#### Input data

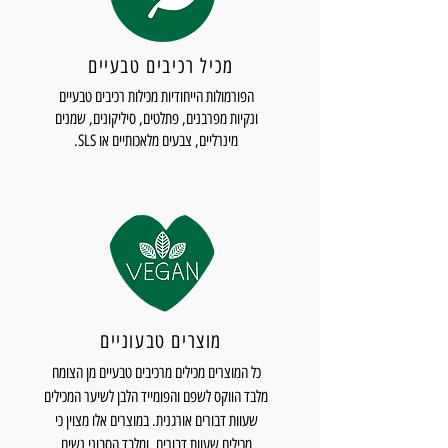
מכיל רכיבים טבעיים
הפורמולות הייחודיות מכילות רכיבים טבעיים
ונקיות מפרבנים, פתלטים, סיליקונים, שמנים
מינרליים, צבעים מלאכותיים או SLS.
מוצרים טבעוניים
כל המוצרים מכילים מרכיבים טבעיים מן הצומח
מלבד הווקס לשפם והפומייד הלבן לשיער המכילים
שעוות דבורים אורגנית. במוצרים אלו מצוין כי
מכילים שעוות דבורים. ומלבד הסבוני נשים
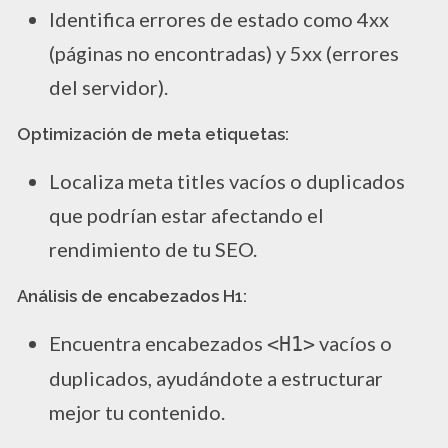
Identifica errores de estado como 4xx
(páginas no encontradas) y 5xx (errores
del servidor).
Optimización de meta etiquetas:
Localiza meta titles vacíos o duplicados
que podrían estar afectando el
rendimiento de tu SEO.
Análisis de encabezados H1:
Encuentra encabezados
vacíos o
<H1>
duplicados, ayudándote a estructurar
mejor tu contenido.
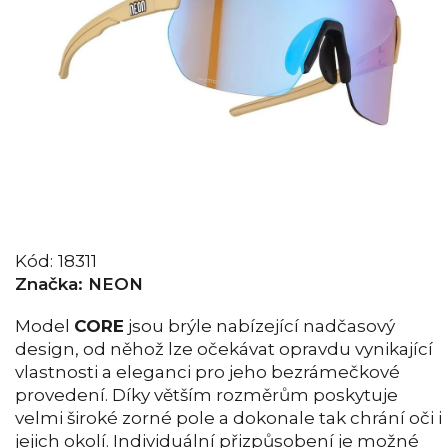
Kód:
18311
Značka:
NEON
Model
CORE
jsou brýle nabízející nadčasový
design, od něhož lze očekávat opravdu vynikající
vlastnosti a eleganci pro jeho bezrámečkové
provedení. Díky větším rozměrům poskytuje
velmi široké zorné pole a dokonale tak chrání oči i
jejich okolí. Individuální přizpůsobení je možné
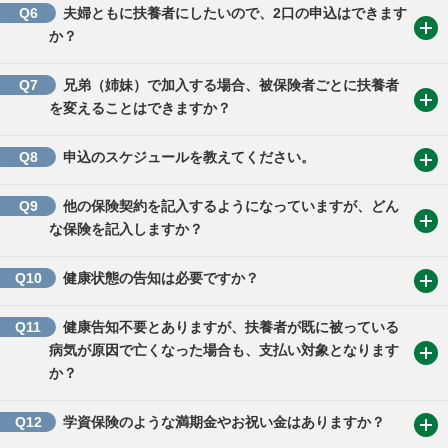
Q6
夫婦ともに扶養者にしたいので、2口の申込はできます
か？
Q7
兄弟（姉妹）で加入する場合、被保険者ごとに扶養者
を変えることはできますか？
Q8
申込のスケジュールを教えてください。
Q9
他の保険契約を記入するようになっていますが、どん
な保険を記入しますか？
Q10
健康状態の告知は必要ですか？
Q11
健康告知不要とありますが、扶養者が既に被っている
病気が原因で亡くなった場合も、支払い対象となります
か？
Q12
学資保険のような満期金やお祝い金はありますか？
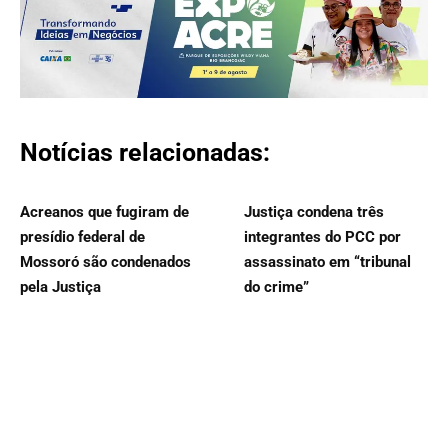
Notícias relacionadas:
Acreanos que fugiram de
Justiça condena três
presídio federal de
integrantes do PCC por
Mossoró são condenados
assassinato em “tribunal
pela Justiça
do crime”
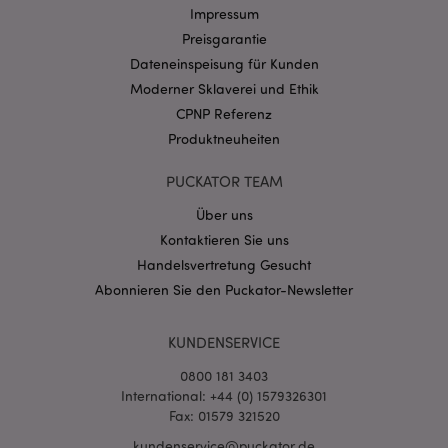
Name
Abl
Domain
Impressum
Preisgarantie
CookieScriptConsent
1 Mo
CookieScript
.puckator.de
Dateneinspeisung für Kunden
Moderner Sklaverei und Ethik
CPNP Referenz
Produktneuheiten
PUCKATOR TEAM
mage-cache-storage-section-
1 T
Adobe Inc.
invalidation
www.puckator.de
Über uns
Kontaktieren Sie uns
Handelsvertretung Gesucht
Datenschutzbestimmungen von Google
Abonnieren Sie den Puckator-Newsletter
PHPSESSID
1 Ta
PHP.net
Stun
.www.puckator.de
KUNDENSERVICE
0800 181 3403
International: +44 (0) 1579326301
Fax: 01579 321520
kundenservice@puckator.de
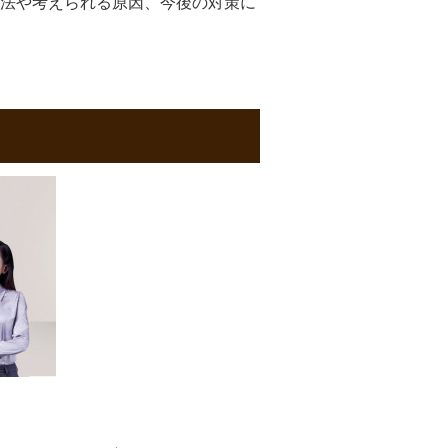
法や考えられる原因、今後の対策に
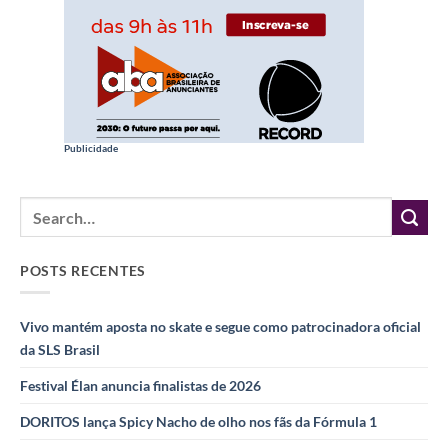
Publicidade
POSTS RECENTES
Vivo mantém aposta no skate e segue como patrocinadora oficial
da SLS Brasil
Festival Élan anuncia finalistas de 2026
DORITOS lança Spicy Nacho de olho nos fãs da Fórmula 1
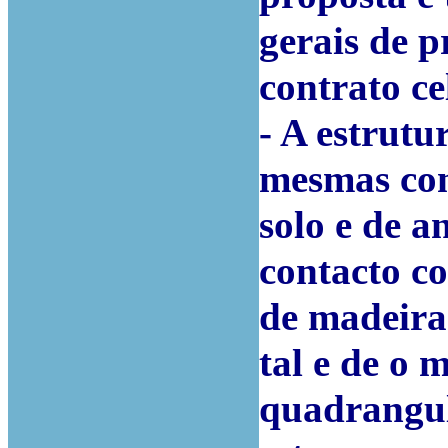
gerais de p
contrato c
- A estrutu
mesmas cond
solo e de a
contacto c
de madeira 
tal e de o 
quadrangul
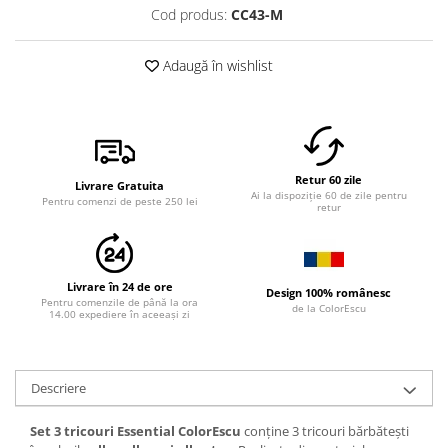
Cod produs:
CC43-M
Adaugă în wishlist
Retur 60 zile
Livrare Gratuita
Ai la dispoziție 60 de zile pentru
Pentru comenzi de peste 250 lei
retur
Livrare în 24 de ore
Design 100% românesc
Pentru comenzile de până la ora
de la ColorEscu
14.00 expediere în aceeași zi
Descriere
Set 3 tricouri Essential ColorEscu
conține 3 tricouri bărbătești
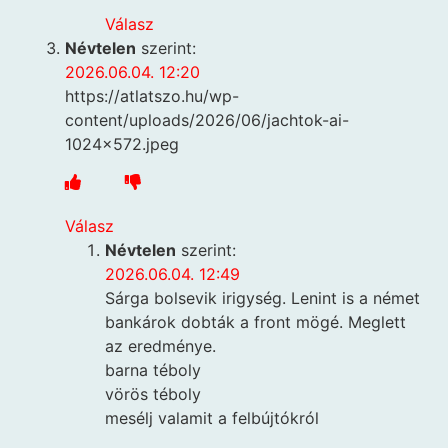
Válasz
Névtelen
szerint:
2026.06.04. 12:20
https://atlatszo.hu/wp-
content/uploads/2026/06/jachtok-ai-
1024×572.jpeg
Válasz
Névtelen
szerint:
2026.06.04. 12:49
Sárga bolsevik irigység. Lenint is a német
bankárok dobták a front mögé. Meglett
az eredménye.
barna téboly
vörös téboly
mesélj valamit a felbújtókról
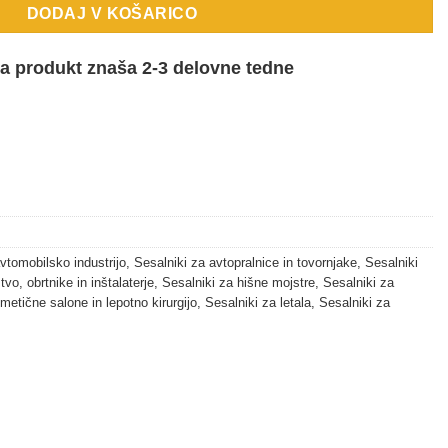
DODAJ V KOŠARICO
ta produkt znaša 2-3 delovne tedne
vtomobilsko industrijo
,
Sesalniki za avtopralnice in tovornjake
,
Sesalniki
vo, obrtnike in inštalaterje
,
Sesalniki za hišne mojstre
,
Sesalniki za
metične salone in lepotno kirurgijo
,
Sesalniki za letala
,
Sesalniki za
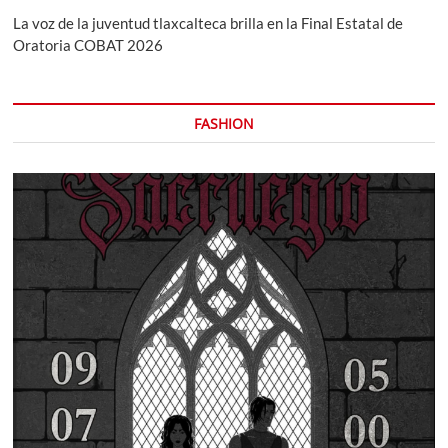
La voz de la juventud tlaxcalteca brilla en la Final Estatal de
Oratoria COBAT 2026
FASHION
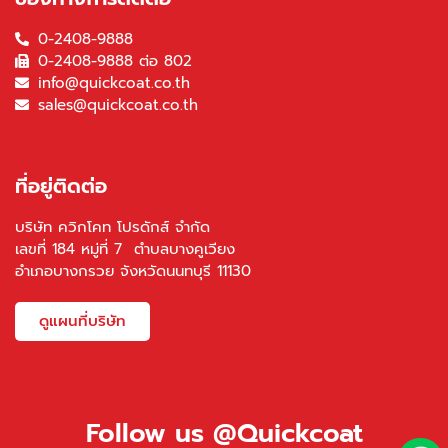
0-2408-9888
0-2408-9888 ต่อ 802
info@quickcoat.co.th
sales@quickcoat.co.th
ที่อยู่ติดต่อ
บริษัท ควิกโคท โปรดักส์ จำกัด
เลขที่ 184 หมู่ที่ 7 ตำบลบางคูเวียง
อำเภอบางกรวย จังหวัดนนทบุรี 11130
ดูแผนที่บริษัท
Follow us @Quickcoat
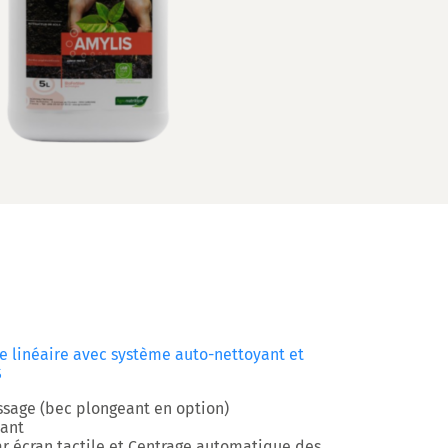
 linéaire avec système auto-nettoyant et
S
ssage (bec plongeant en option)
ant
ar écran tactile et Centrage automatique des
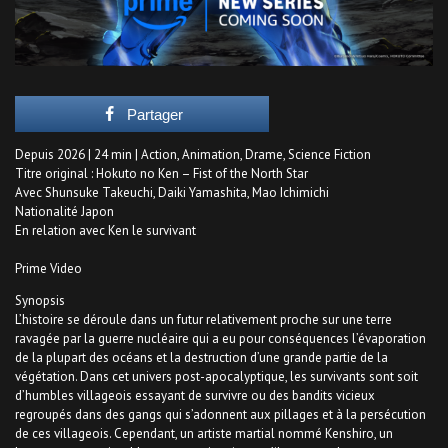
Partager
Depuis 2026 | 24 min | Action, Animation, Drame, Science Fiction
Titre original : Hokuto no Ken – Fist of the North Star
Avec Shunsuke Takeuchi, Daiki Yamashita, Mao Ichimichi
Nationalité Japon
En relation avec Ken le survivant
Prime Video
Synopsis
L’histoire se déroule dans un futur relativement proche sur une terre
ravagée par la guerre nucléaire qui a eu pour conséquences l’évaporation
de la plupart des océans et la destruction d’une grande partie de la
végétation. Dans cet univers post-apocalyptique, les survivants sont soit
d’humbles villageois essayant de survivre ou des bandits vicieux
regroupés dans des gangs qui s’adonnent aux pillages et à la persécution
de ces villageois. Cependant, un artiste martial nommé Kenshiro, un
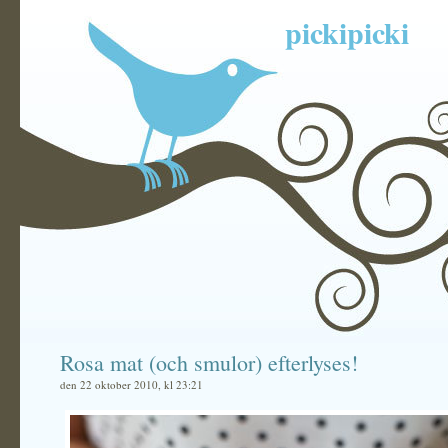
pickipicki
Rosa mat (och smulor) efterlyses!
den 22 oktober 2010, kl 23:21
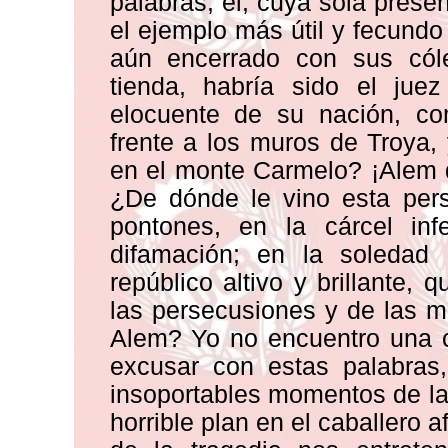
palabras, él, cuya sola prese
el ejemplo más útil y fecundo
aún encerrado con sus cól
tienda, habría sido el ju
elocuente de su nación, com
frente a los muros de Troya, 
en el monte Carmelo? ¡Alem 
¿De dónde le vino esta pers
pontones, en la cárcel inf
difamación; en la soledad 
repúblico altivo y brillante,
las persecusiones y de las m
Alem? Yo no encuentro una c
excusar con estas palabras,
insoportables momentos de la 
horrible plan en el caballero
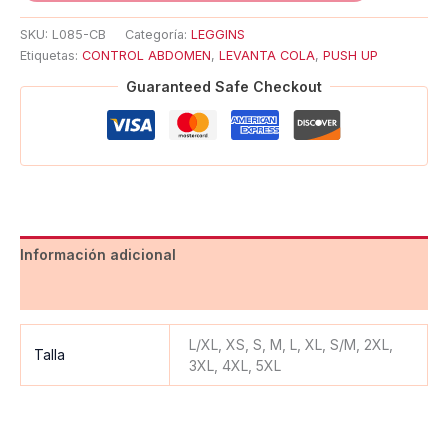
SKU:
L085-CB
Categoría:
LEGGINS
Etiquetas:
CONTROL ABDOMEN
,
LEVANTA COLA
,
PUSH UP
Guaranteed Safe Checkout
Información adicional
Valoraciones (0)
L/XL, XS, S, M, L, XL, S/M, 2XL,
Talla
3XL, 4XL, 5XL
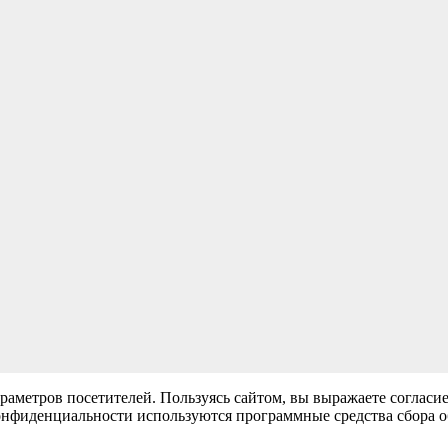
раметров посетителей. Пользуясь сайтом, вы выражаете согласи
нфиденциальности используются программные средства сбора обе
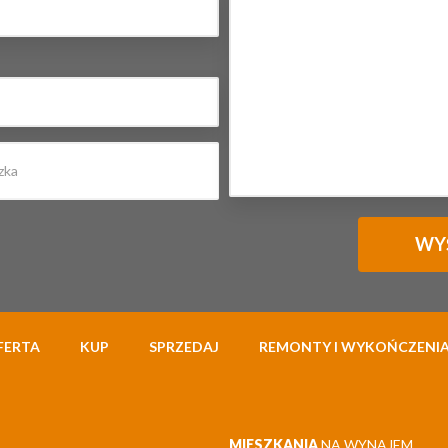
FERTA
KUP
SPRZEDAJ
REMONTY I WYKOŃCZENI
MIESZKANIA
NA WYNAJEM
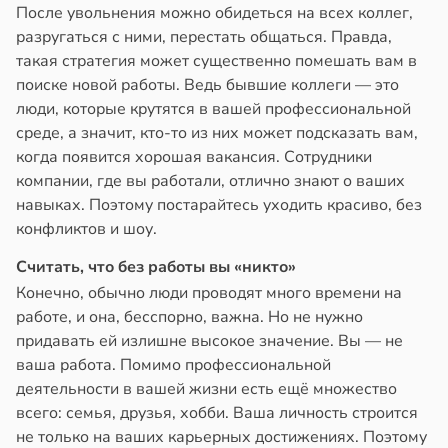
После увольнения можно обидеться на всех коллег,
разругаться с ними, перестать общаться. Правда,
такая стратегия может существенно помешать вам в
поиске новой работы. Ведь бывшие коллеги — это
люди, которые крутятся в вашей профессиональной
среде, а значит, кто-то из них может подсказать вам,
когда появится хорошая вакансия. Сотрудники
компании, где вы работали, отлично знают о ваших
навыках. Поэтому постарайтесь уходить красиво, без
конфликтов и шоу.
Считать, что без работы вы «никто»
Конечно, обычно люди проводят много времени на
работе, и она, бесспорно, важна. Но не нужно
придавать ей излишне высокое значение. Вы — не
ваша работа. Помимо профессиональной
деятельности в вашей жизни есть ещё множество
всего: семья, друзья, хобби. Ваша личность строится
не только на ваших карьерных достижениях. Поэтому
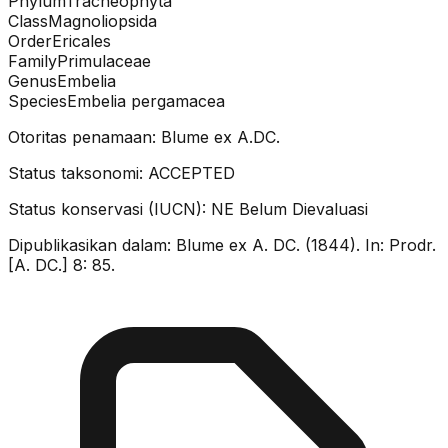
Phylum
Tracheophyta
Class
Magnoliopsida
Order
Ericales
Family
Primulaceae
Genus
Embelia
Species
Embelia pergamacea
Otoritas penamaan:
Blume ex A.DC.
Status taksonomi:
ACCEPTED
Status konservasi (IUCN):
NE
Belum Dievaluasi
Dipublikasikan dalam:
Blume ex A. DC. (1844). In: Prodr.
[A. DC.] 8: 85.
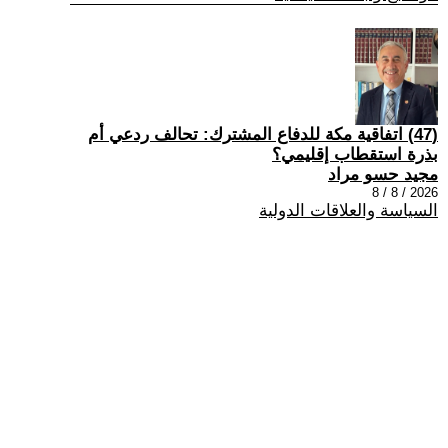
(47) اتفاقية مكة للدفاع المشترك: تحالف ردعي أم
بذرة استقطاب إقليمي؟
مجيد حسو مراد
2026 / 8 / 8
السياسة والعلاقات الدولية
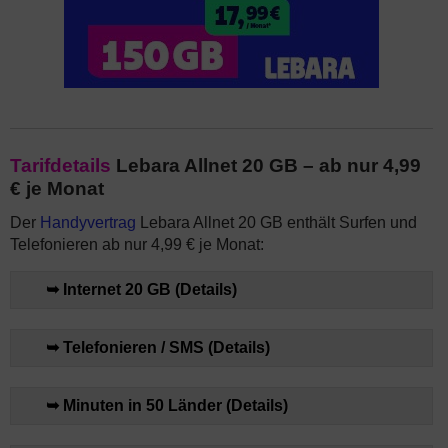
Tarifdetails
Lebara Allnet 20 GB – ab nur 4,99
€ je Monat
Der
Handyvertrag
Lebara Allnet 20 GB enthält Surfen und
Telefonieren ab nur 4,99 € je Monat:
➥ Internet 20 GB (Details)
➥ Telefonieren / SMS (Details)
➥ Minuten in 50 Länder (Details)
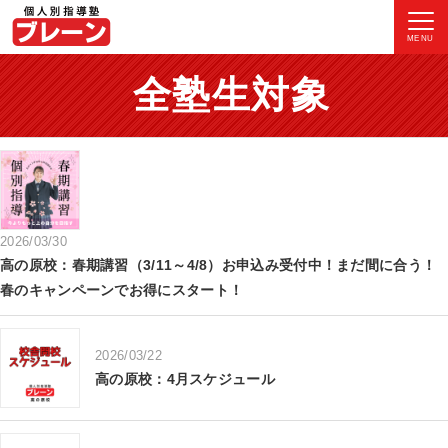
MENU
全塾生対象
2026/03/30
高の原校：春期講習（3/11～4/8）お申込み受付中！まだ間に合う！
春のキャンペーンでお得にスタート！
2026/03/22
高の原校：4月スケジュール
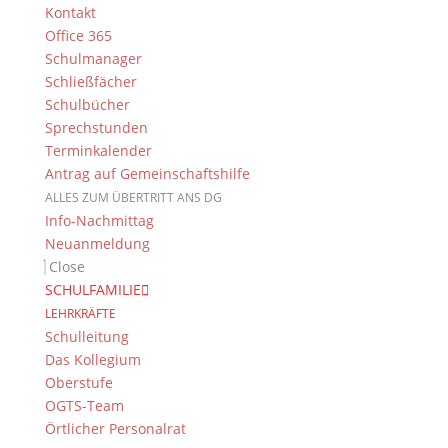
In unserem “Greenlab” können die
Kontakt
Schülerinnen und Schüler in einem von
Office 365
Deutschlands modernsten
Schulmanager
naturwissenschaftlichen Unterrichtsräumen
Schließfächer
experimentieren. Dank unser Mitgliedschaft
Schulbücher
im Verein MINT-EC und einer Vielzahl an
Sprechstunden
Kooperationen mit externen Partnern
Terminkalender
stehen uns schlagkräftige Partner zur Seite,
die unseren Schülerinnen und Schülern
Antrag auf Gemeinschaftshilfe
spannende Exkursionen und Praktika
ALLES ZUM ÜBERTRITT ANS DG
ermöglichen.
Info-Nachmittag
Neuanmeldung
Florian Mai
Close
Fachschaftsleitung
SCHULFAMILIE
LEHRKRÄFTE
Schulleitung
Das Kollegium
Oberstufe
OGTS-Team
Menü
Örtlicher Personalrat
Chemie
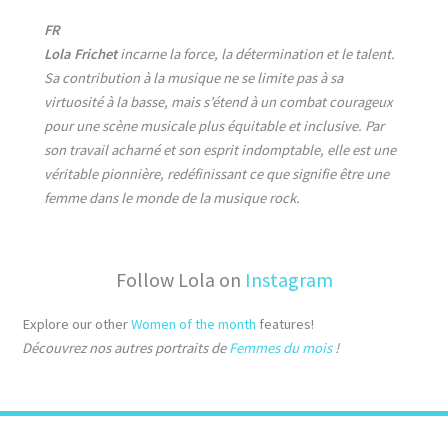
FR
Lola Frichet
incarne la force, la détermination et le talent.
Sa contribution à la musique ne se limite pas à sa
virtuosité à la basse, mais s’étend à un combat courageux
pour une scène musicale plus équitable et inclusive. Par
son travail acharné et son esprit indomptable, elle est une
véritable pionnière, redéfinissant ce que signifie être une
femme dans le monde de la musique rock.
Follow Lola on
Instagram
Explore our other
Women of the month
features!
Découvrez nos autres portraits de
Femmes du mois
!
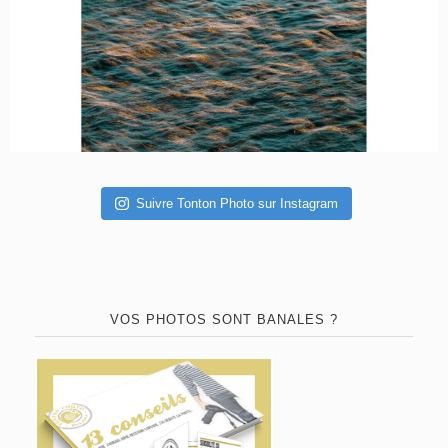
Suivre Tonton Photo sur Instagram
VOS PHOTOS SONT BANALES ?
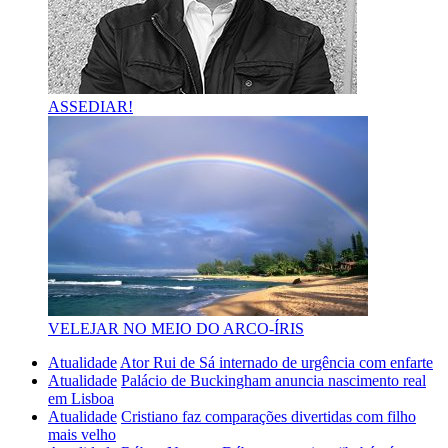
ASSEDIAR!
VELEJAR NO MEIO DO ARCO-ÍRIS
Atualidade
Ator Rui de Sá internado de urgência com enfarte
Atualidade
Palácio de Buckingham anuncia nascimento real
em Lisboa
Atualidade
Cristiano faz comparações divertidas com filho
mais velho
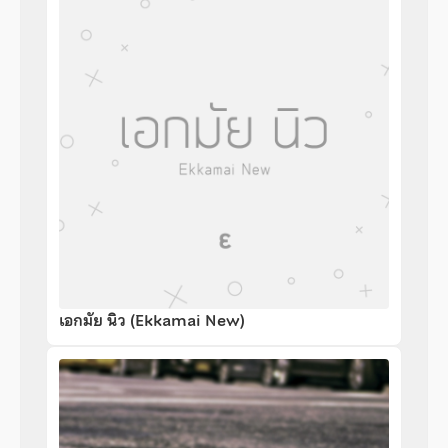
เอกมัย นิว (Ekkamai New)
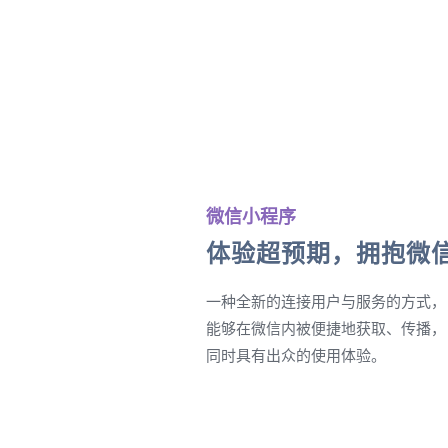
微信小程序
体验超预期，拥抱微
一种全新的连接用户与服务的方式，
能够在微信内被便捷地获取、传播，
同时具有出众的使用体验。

########

Problem requirements: Produce an exact reproduction of the listing above, limited to the lines starting at the line with "20 GB (Details)" and ending at the line with "Schließfächer", both kept, with every picture left out.

Response to the exercise:
➥ Internet 20 GB (Details)
➥ Telefonieren / SMS (Details)
➥ Minuten in 50 Länder (Details)
MENU
全塾生対象
2026/03/30
高の原校：春期講習（3/11～4/8）お申込み受付中！まだ間に合う！
春のキャンペーンでお得にスタート！
2026/03/22
高の原校：4月スケジュール
In unserem “Greenlab” können die
Kontakt
Schülerinnen und Schüler in einem von
Office 365
Deutschlands modernsten
Schulmanager
naturwissenschaftlichen Unterrichtsräumen
Schließfächer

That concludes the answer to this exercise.